Still Amidst the Storm: A Family Man’s Search for Peace in an Anxious World

Conor Gallagher
St. Benedict Press/TAN Books, 172 pages

Living in today’s stressful world, where and how does one find time and space to decompress, to find peace? Recall that even Jesus withdrew from the crowds and took time away to spend time alone in prayer. But too often people are like the Apostles in the boat, asea in a storm, fearing the worst. In this little book, Conor Gallagher, a father of 12, suggests practical ways to find some peace even amid helter-skelter lives. It’s all about focusing on the present moment and listening to God’s voice – timeless pillars of common sense and of Christian spirituality.

Order: Amazon

Knowing and spreading your faith

As I have shared in past columns, I enjoy reading books. Every now and then, I come across a special one. Recently, I came across such a book. I was getting ready to go on vacation, so I stopped by the Catholic bookstore next to our chapel to find something for the trip. The title of a book on display caught my Attention: Forty Anti-Catholic Lies, A Myth-busting Apologist Sets the Record Straight, by Gerard Verschuuren, Ph.D.

Tom Monaghan

After a couple of chapters, I knew it was going to be a great book, and on finishing it I think it is a book every Catholic should read. It is very clear and well written, packed full of useful and interesting information, and it is understandable for a layman like myself.

As I read each chapter, I was impressed by the author’s knack for taking complex topics and explaining them in a clear and non-threatening fashion. When I travel, I try and strike up conversations with those I sit next to and after listening to how they are doing or letting them talk about their interests, I try and bring up something about faith. If they seem open, I will sometimes ask if I can mail them a book. Most of the time, they are open to the gesture. I think this book will work well for this type of evangelization, which I believe comes across as non-threatening because they get to read the book in the privacy of their own home. There are many former Catholics who have stopped practicing their faith and just need a little nudge to come back to the Church.

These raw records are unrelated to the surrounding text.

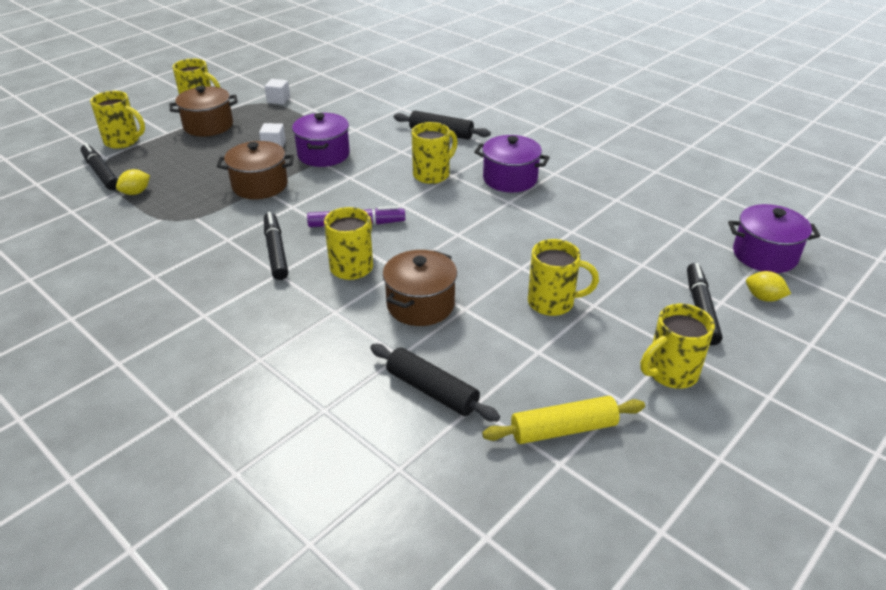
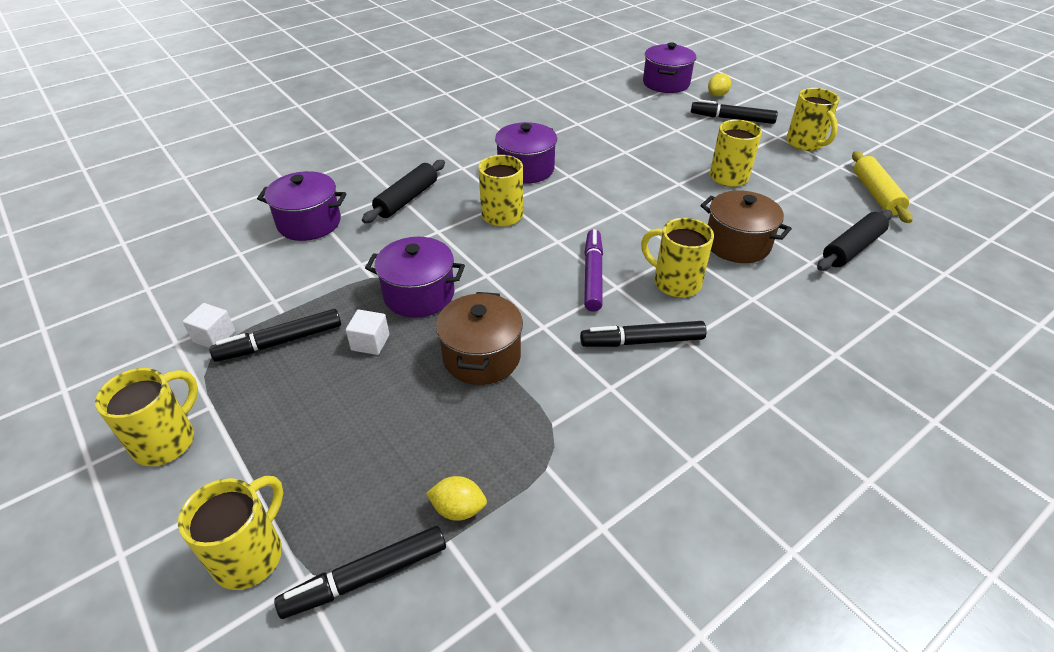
camera: 80 degrees left, 5 degrees up
yellow lemon [116,169,150,195] -> yellow lemon turned 45 degrees counterclockwise [426,476,487,521]
brown pot [169,86,238,136] -> none
none -> black marker [209,309,341,362]
none -> purple pot [257,171,346,241]

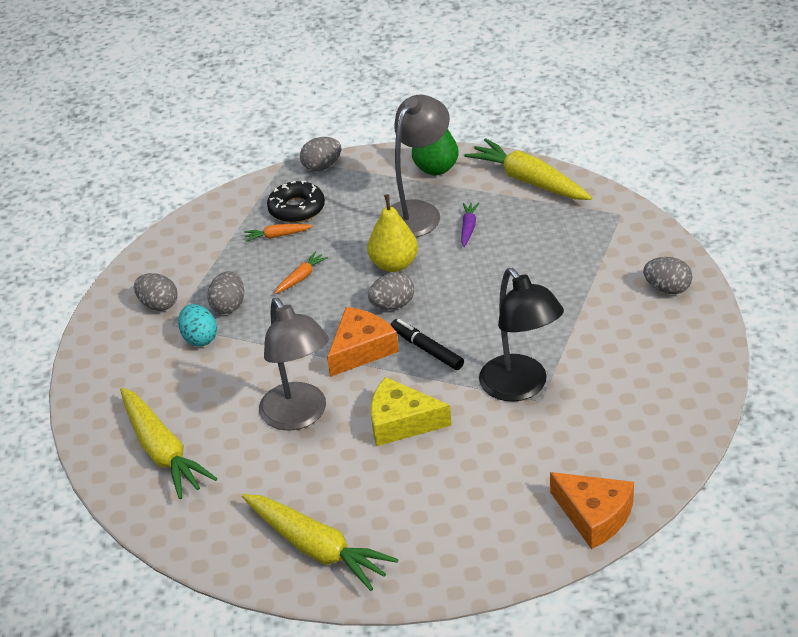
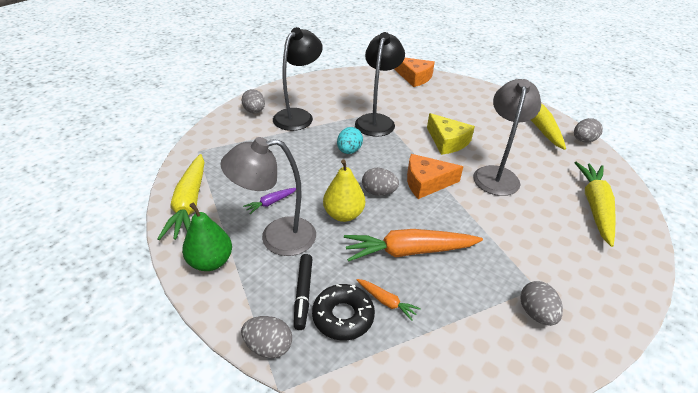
camera: 140 degrees left, 0 degrees up
turquoise egg [178,304,217,347] -> turquoise egg moved to [337,127,363,154]
grey egg [207,271,244,314] -> grey egg moved to [574,118,603,143]
orange carrot [275,252,328,294] -> orange carrot [344,229,483,262], size x2.17
black marker [391,319,464,370] -> black marker moved to [294,254,312,330]
orange cheese [550,472,634,549] -> orange cheese turned 135 degrees clockwise [395,58,435,87]
none -> black lamp [273,27,323,131]

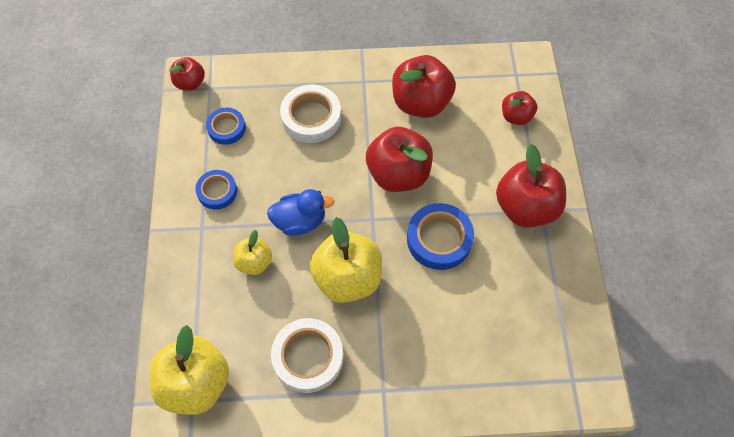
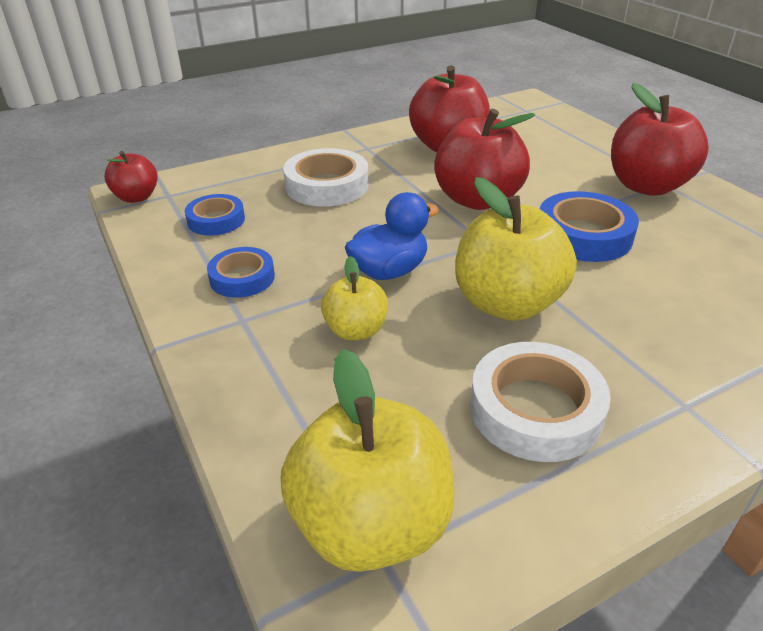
camera: 25 degrees left, 25 degrees down
red apple [502,91,537,125] -> none

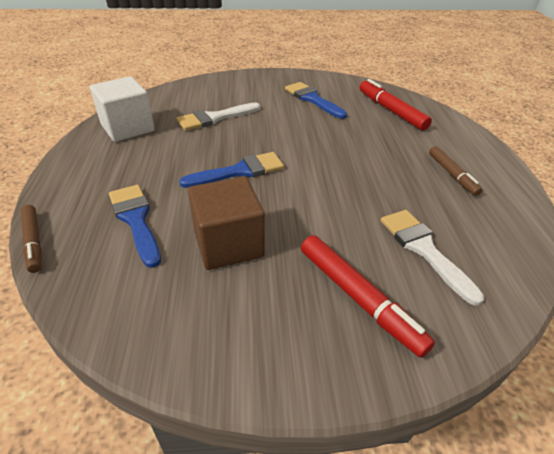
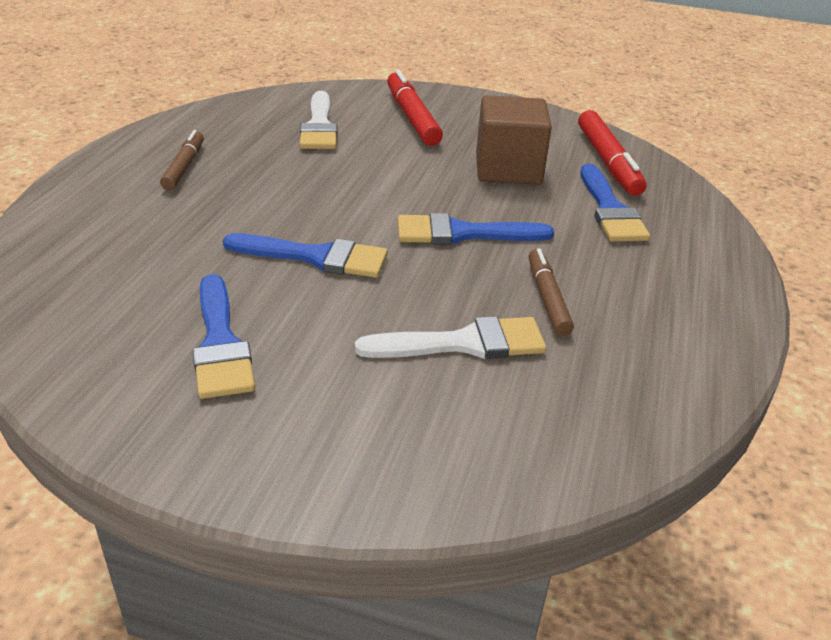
camera: 160 degrees left, 5 degrees down
brown marker [21,205,42,273] -> brown marker moved to [529,248,574,336]
white cube [90,76,155,142] -> none
red marker [360,79,432,131] -> red marker moved to [578,110,647,196]
none -> blue brush [223,233,388,278]

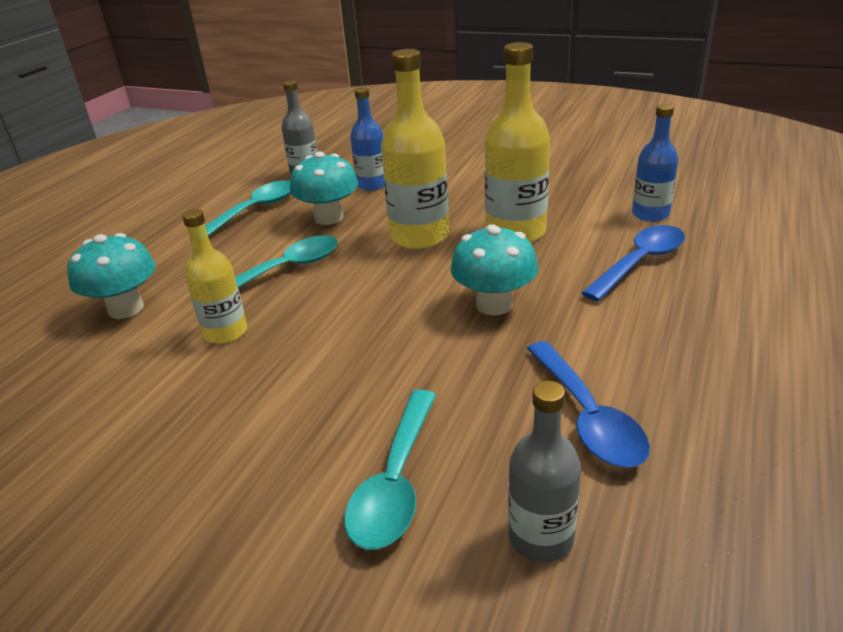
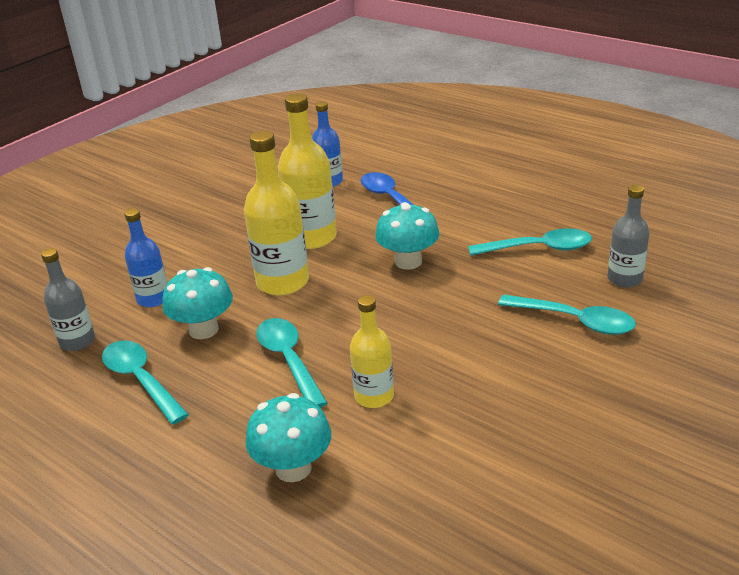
camera: 75 degrees left, 0 degrees up
blue spoon [527,341,650,468] -> turquoise spoon [468,228,592,256]

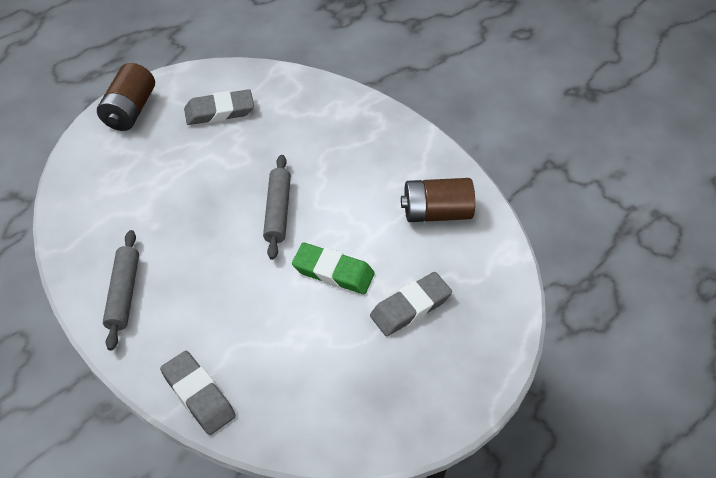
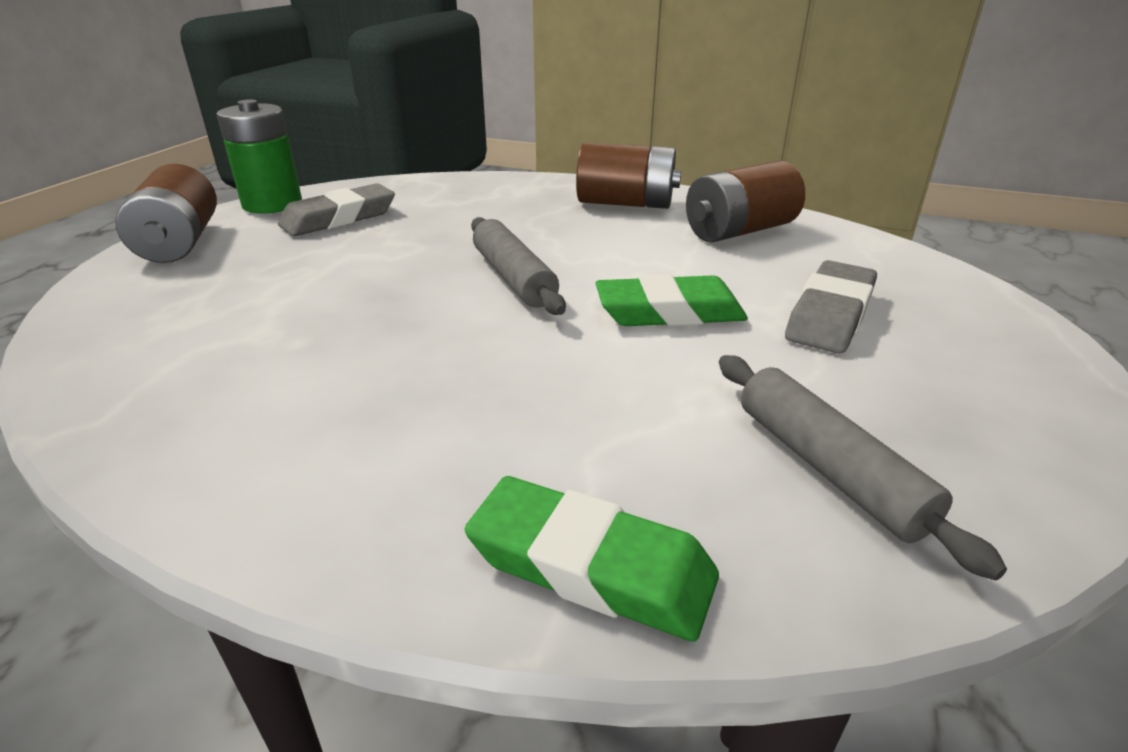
camera: 25 degrees left, 20 degrees down
grey rolling pin [103,230,139,350] -> grey rolling pin moved to [719,355,1007,581]
grey eraser [160,351,236,435] -> green eraser [465,476,719,642]
none -> green battery [216,99,302,214]
none -> brown battery [576,143,681,209]

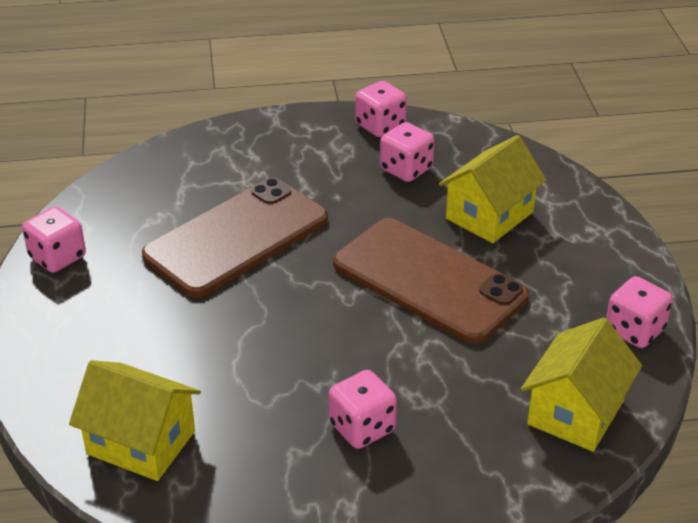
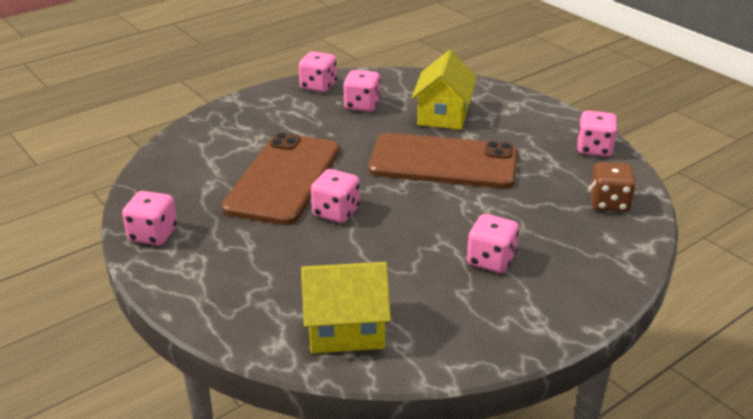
camera: 30 degrees left, 5 degrees down
yellow house [521,318,642,452] -> brown dice [589,162,636,212]
none -> pink dice [311,169,360,223]

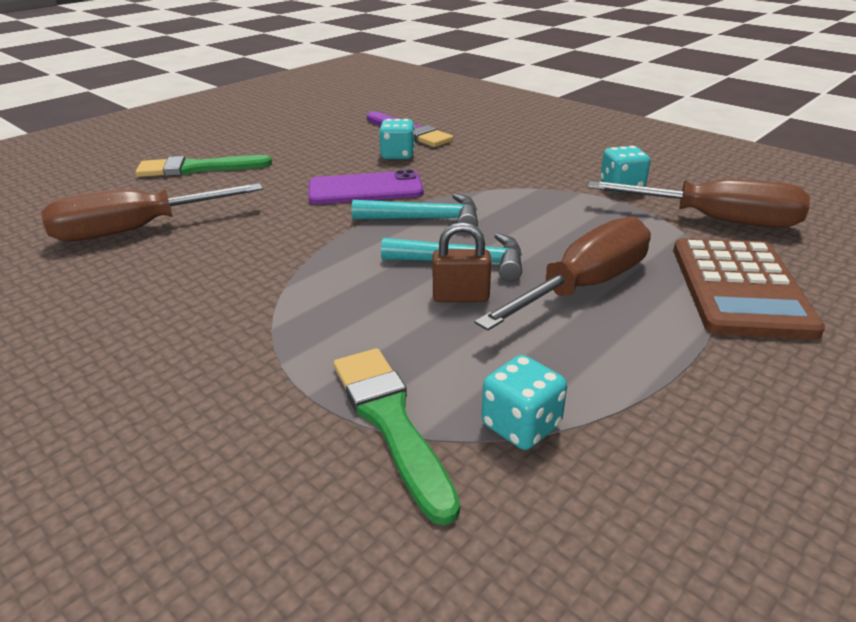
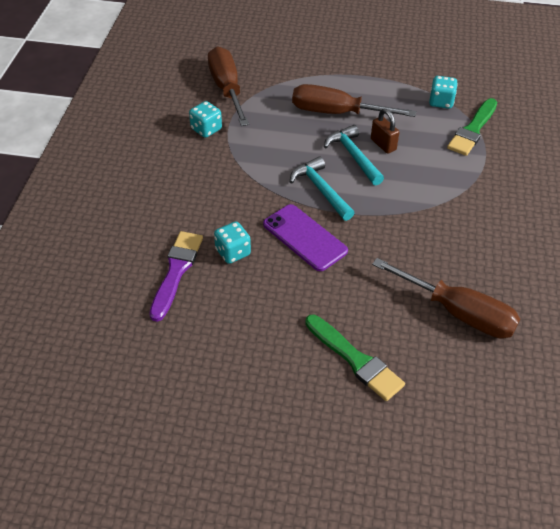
camera: 125 degrees left, 15 degrees up
brown calculator [673,238,825,340] -> none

I am excited because I also believe this book will help Catholics who want to better understand their faith or to assist those who regularly experience anti-Catholic rhetoric being thrown their way. Another reason I think this book is well suited for ministry in the skies (the abovementioned practice of sharing one’s faith while flying) is because while Verschuuren presents the uncompromising truth about what the Church teaches, he does so in charity. I believe this will go a long way in not alienating non-Catholic readers because I do not think they will feel attacked.

To give you a flavor of some of the topics addressed, this book set the record straight regarding accusations about the Catholic Church ranging from the Church being oppressive to women to rejecting science… And accusations that Catholics worship statues and Mary to the Church inventing purgatory and many other commonly misunderstood subjects.

I will be giving copies to all the members of the board of governors at our meeting later this month, and I have already ordered plenty of copies to have on hand in my office to give away… all a part of studying, living, and spreading the Faith!